§ Data to examine

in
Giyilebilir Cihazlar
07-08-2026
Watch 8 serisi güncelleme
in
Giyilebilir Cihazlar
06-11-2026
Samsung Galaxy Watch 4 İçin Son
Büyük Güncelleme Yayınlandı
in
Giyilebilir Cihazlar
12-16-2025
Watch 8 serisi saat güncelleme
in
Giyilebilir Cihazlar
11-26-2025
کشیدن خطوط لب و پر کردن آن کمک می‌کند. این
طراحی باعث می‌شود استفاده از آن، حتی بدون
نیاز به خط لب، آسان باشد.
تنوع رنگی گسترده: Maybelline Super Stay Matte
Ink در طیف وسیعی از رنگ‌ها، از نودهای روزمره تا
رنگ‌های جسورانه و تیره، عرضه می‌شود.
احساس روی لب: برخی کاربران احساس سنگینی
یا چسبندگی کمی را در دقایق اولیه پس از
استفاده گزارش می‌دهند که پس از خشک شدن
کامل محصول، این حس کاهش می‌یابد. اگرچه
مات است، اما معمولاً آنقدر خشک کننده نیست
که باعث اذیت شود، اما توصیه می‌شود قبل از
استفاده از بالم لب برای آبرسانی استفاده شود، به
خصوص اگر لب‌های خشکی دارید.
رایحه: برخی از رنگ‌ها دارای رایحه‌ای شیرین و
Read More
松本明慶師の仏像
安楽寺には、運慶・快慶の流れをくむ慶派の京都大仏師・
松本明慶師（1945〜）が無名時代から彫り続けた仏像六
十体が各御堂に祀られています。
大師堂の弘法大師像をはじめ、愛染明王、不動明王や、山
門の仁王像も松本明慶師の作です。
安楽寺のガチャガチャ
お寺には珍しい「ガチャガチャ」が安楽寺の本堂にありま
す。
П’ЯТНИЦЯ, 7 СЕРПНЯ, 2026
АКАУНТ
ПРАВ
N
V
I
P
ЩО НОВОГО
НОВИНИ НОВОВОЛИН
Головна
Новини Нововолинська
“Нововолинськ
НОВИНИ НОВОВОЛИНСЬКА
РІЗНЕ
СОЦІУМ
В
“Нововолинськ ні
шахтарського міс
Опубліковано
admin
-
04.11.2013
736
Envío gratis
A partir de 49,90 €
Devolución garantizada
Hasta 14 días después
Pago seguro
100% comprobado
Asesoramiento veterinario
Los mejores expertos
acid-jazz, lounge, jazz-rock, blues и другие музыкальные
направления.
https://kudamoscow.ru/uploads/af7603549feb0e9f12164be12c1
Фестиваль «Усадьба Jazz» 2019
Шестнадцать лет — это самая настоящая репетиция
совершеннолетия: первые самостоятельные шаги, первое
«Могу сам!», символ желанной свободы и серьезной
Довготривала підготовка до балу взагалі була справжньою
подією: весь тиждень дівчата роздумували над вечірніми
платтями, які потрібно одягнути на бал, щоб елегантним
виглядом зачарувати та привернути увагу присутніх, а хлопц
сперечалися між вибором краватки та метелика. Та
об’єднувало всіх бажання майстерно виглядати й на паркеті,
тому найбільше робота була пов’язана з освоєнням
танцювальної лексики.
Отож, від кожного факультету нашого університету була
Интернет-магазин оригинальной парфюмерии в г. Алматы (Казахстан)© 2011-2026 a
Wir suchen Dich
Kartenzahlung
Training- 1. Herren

§ The task
Working from the records above, write out verbatim only the lines from the line containing "نیاز به خط لب، آسان باشد." through the line containing "استفاده از بالم".

§ Task output
نیاز به خط لب، آسان باشد.
تنوع رنگی گسترده: Maybelline Super Stay Matte
Ink در طیف وسیعی از رنگ‌ها، از نودهای روزمره تا
رنگ‌های جسورانه و تیره، عرضه می‌شود.
احساس روی لب: برخی کاربران احساس سنگینی
یا چسبندگی کمی را در دقایق اولیه پس از
استفاده گزارش می‌دهند که پس از خشک شدن
کامل محصول، این حس کاهش می‌یابد. اگرچه
مات است، اما معمولاً آنقدر خشک کننده نیست
که باعث اذیت شود، اما توصیه می‌شود قبل از
استفاده از بالم لب برای آبرسانی استفاده شود، به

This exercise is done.